The Celtics also play without someone who you could easily classify as a traditional point guard, though that distinction only matters to the extent that credit can’t easily be apportioned to a single player. Because the whole team moves the ball well. That was the single biggest change the team underwent when they suddenly turned into world-beaters in January. They started making simple passes, the ball stopped sticking, and everything flowed from there. The Celtics have enough good shooters that a relatively simple change opened everything up. Like the defense, this starts with Smart. He was the Celtic calling for this exact change earlier this year, and the team remade themselves in his image. Smart logged 12 of Boston’s 28 assists last night, most notably the following one, where he outfoxed the entire Heat defense. Smart’s shot failed him early in the game, though he helped bury Miami for good in the third quarter when he cranked up the aggression and began embarrassing Miami’s defenders.

Smart took a team-high 22 shots last night, which scans as not ideal, as Tatum and Brown are the team’s two most talented offensive players.
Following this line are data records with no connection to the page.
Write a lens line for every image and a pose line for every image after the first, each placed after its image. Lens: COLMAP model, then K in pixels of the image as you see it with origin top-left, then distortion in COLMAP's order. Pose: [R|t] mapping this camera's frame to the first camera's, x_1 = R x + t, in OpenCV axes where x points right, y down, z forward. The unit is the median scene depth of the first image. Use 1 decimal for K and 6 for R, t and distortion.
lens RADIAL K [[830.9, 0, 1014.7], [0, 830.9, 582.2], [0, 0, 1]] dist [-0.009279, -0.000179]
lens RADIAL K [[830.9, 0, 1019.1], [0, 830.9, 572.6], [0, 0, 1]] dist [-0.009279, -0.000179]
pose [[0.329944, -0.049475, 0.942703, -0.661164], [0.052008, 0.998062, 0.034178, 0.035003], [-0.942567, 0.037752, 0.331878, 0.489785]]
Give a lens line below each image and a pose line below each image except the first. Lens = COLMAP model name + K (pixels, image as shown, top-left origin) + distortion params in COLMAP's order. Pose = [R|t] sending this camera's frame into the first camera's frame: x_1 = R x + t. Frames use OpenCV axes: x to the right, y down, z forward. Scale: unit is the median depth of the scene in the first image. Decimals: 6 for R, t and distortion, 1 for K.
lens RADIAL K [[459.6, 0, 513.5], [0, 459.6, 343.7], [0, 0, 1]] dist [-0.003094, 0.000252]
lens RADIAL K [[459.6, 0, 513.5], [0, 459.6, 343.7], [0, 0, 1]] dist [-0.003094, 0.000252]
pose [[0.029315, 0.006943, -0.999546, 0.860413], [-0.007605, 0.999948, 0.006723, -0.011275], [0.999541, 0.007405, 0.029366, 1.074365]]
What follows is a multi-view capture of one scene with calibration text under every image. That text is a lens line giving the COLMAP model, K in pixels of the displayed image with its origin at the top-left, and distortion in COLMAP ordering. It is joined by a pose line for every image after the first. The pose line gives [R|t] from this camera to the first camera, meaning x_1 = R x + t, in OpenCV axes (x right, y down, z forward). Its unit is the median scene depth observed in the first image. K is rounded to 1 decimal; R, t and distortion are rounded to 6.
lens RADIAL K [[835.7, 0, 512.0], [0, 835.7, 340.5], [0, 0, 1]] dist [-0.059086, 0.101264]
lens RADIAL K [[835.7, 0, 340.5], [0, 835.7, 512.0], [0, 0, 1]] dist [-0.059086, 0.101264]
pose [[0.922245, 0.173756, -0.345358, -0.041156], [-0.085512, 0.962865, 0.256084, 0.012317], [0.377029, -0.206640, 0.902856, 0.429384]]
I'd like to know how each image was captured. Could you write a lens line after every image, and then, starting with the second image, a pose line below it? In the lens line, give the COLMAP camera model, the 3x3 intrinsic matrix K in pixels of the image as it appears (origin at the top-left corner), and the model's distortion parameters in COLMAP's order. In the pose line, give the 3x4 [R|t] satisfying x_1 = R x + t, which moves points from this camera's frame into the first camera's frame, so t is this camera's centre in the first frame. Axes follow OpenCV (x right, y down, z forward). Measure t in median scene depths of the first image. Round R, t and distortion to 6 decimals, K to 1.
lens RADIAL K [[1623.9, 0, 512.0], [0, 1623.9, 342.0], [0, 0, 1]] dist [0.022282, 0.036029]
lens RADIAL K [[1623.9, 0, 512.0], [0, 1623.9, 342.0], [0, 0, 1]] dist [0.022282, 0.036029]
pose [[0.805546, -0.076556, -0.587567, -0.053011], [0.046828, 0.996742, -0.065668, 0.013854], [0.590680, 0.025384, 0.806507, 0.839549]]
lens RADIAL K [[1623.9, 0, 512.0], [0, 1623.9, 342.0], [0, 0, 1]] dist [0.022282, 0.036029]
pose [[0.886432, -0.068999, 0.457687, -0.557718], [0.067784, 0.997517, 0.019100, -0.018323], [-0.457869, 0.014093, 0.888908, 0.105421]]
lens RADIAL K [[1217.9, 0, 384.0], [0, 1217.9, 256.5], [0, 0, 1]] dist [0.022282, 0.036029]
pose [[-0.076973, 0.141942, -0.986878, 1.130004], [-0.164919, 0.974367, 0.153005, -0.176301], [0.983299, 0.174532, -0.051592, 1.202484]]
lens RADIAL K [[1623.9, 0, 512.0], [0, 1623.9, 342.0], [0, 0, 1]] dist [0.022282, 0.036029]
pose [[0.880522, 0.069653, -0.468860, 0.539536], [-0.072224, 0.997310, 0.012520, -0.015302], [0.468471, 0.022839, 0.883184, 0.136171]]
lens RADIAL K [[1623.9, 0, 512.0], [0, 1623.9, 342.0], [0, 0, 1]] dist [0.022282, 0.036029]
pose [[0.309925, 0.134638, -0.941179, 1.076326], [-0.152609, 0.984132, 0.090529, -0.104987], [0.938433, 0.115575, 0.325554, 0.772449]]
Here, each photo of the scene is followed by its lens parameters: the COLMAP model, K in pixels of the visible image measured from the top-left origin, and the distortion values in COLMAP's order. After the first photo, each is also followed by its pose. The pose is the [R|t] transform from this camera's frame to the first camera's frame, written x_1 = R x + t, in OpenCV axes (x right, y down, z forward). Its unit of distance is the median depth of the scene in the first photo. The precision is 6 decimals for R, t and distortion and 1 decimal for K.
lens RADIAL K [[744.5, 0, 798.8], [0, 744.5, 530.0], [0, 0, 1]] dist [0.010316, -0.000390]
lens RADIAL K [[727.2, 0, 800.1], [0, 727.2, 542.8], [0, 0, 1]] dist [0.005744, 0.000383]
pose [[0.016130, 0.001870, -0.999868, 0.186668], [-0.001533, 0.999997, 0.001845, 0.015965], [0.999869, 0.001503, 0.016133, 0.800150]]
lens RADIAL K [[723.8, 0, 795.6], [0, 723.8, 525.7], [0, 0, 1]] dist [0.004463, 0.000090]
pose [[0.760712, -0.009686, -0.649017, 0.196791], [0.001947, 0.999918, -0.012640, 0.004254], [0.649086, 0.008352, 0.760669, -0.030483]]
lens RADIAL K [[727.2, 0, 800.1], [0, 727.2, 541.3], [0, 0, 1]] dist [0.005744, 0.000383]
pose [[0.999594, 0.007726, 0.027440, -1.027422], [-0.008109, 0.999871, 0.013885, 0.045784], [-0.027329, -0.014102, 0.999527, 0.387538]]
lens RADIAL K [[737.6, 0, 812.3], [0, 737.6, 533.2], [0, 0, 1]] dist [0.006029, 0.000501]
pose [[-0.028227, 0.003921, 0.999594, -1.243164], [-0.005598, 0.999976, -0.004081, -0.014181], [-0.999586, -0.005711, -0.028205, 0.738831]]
The Celtics have won crucial playoff games during their run thanks to career nights from both Horford and Grant Williams, and Smart leading the line is actually coherent with their vision for how they want to win games. They’ve capably punished great NBA defenses by not being doctrinaire about their shot distributions. As long as the ball zips around the perimeter and nothing is forced, weak spots will be located and pushed upon. If the Heat overplay Tatum, the Celtics are naturally set up to figure out what opportunity that tactical choice presents and make their opponents pay. This is why the Celtics have been such a fun team to watch. If you can get over the name on the jersey and the people rooting for the team, which is maybe a hard ask so I won’t begrudge anyone for the chalk take of fuck those guys, you will get to enjoy the team playing the most harmonious basketball in the playoffs. You will get to enjoy the Marcus Smart Experience.